• SOURCE DOCUMENT:
■ ■ ■ ■ ■

Reputation: 440
I'm trying to find an example on how to use the discard-document function of Saxon. I have about 50 files 40mb each, so they are using about 4,5GB of memory in my xquery script.
I've tried to use saxon:discard-document(doc("filename.xml"))
after every call to the XML file, but maybe this is not the correct way to do it? There is no difference in memory usage after using that.
I also found some questions about its usage (7 years ago), and they were suggesting running the xpath using discard-document. But I have many calls to that document, so I would have to replace all declarations with saxon:discard-document(doc("filename.xml"))/xpath/etc/etc/etc
Thanks
Upvotes: 1
Views: 232
Reputation: 440
I think this is a good question and there is not much information available so I will try to answer it myself.
Here is an example on how to use saxon:discard-document:
declare function local:doStuffInDocument($doc as document-node()) {
$doc//testPath
};
let $urls := ("http://url1", "http://url2")
let $results :=
for $url in $urls
let $doc := saxon:discard-document(doc($url))
return local:doStuffInDocument($doc)
return $results
By using a similar code I managed to reduce the memory consumption from 4+GB to only 300MB.
To understand what discard-document does, here is a great comment from Michael Kay found at the SF maillist:
Just to explain what discard-document() does:
Saxon maintains (owned by the Transformer/Controller) a table that maps document URIs to document nodes. When you call the document() function, Saxon looks to see if the URI is in this table, and if it is, it returns the corresponding document node. If it isn't, it reads and parses the resource found at that URI. The effect of saxon:discard-document() is to remove the entry for a document from this mapping table. (Of course, if a document is referenced from this table then the garbage collector will hold the document in memory; if it is not referenced from the table then it becomes eligible for garbage collection. It won't be garbage collected if it's referenced from a global variable; but it will still be absent from the table in the event that another call on document() uses the same URI again.)
And another one from Michael Kay found at the Altova maillist:
In Saxon, if you use the doc() or document() function, then the file will be loaded into memory, and will stay in memory until the end of the run, just in case it's referenced again. So you will hit the same memory problem with lots of small files as with one large file - worse, in fact, since there is a significant per-document overhead.
However, there's a workaround: an extension function saxon:discard-document() that causes a document to be discarded from memory by the garbage collector as soon as there are no more references to it.
Upvotes: 2
Reputation: 163595
It's probably useful to understand what actually happens below the covers. The doc()
function looks in a cache to see if the document is already there; if not, it reads the document, adds it to the cache, and then returns it. The discard-document()
function looks to see if the document is in the cache, removes it if it is, and then returns it. By removing the document from the cache, it makes it eligible for garbage collection when the document is no longer referenced. If using discard-document has no effect on memory consumption, that's probably because there is something else still referencing the document - for example, a global variable.
Upvotes: 1

■ ■ ■ ■ ■

• GIVEN INFORMATION:
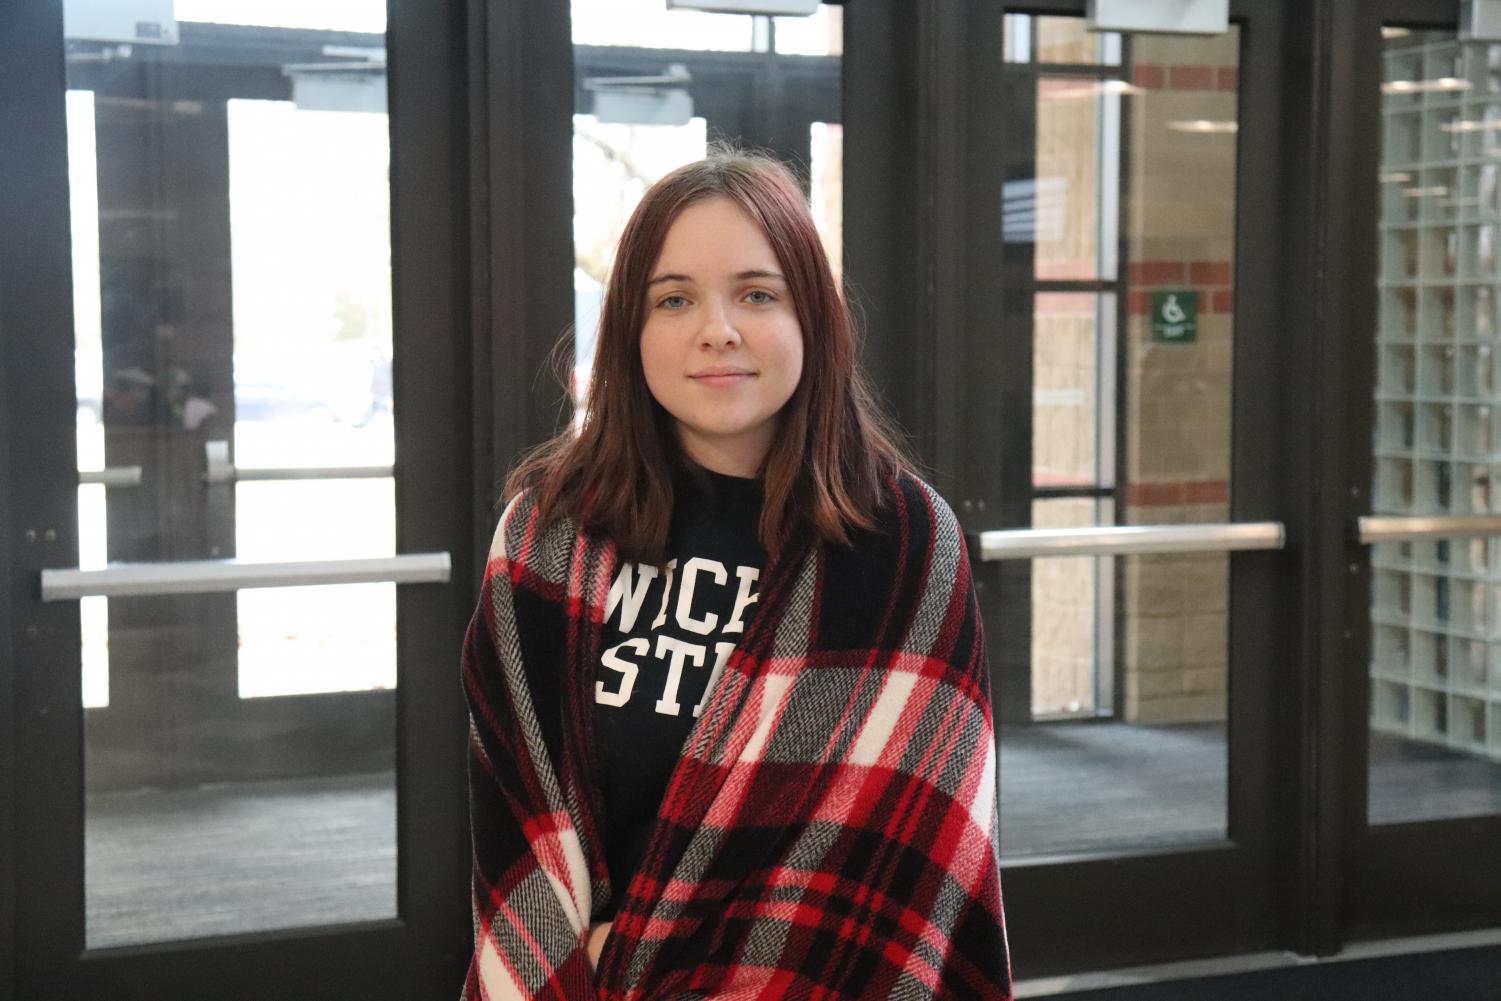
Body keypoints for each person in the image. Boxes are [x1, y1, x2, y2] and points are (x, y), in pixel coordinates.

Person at [460, 148, 1012, 1000]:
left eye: (757, 294)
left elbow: (914, 858)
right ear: (631, 330)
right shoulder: (548, 533)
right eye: (674, 299)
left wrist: (656, 964)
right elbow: (514, 821)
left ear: (812, 321)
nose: (716, 328)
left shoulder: (902, 544)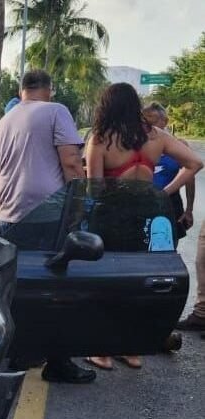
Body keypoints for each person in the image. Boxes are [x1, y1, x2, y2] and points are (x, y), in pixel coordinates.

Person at [0, 69, 95, 383]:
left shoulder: (1, 125)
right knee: (59, 290)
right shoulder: (55, 111)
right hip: (48, 215)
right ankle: (59, 362)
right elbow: (72, 163)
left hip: (10, 216)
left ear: (21, 91)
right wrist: (79, 207)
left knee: (17, 290)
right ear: (49, 89)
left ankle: (21, 352)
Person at [84, 84, 203, 369]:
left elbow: (93, 189)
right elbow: (195, 162)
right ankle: (131, 349)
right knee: (137, 280)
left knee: (107, 281)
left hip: (112, 215)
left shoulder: (101, 139)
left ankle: (101, 350)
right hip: (146, 216)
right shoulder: (156, 136)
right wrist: (165, 192)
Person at [142, 102, 195, 241]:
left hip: (170, 203)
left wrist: (189, 210)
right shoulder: (137, 144)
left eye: (154, 121)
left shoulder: (179, 145)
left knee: (169, 246)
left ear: (165, 121)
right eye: (146, 120)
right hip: (142, 202)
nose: (149, 125)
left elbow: (190, 177)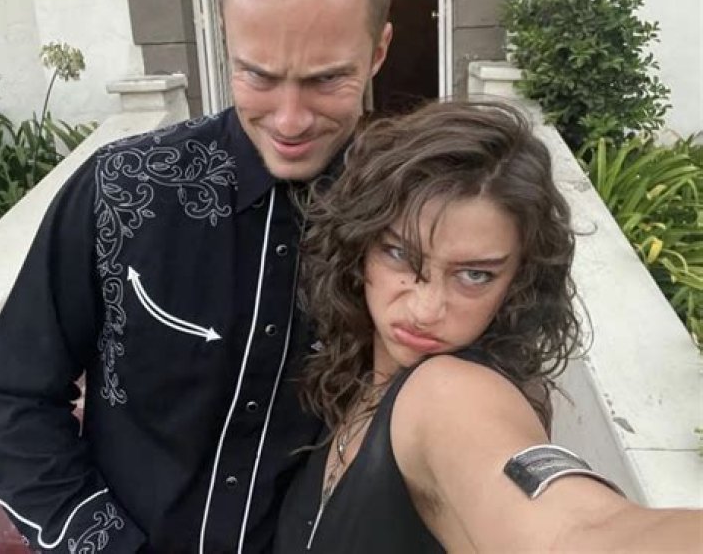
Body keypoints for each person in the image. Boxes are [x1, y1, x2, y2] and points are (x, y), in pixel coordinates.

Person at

■ ■ ■ ■ ■

• HOW TO COMPLETE THIS TASK:
From the forum thread on Saxon's discard-document function, quote the passage from "However, there's a" up to and including "it. The discard-document()".

• YOUR SOLUTION:
However, there's a workaround: an extension function saxon:discard-document() that causes a document to be discarded from memory by the garbage collector as soon as there are no more references to it.
Upvotes: 2
Reputation: 163595
It's probably useful to understand what actually happens below the covers. The doc()
function looks in a cache to see if the document is already there; if not, it reads the document, adds it to the cache, and then returns it. The discard-document()